Sex Assaults Hit Six-Year High And Teenagers Most At Risk

New sex crime stats are a big worry for the nation.

The number of reported sexual assaults in Australia has jumped to a six-year high.

The alarming Australian Bureau of Statistics (ABS) figures released on Tuesday show there were 21,380 victims of sexual assault recorded by police in 2015 -- the highest number since new records began in 2010.

The latest figures also represent a 3 percent surge from the 20,739 sexual assault recorded in 2014, the ABS said.

The ABS' William Milne said the fresh data also showed the vast majority of sexual assault victims were women, with teenagers especially at risk.

"Females aged between 15 and 19 years were seven times more likely to have been a victim of sexual assault compared to the overall population," Milne said.

Most sexual assaults took place at residential locations and did not involve the use of a weapon, the ABS stats also revealed.

The official data also gives a widow into the interaction between sexual assault and domestic and family violence.

It shows 7,464 sexual assaults -- 33 percent of all sexual assaults in Australia in 2015 -- took place within a family or domestic relationship.

The situation was even worse on homicides, with more than a third of the 158 killings reported in 2015 related to family and domestic violence.

The worrying data comes as Australia grapples with the issue of family and domestic violence -- a phenomenon that's been labelled a "national crisis".

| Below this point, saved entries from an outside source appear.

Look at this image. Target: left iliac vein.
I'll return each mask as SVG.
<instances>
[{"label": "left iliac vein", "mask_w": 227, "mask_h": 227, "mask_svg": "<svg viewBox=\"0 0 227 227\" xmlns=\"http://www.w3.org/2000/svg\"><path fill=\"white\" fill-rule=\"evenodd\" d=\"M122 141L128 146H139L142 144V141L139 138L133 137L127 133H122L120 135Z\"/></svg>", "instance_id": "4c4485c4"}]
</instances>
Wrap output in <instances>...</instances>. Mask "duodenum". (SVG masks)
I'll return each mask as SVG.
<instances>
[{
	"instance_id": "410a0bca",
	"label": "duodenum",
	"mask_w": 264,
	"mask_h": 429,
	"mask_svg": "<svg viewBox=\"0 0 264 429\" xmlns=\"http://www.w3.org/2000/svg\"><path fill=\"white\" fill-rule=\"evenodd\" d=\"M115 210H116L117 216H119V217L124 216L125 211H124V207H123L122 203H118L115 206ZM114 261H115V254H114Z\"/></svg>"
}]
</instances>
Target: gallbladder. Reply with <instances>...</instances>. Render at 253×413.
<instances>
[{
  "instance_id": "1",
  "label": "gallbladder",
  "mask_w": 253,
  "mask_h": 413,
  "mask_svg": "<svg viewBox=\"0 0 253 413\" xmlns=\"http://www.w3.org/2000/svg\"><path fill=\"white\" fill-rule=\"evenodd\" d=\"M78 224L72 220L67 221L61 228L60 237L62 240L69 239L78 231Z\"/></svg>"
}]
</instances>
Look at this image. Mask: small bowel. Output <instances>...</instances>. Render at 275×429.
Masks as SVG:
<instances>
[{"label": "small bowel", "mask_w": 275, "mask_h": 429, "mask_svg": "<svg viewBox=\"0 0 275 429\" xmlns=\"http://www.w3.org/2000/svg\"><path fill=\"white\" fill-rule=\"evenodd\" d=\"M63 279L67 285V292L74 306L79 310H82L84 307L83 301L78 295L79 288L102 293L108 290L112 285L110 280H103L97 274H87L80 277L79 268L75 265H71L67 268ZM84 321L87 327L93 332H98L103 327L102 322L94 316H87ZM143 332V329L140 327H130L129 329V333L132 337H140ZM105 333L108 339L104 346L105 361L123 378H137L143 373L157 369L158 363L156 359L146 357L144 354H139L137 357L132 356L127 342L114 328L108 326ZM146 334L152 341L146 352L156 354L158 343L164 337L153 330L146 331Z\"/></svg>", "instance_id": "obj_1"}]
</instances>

In May, theCoalition pledged $100 million in the federal budget as part of the National Plan to Reduce Violence against Women and their Children and the cash will fund it for the next three years, including allocating money for men's behaviour change programs.

There is also Commonwealth money to trial GPS trackers on perpetrators, funding for specialised training for frontline police and doctors and cash for Community Legal Aid centres.

More on the government response to the issue can be read here.

The issue was catapulted into the national conversation after family violence campaigner Rosie Batty was named Australian of the Year for 2015.

Close
This article exists as part of the online archive for HuffPost Australia. Certain site features have been disabled. If you have questions or concerns, please check our FAQ or contact support@huffpost.com.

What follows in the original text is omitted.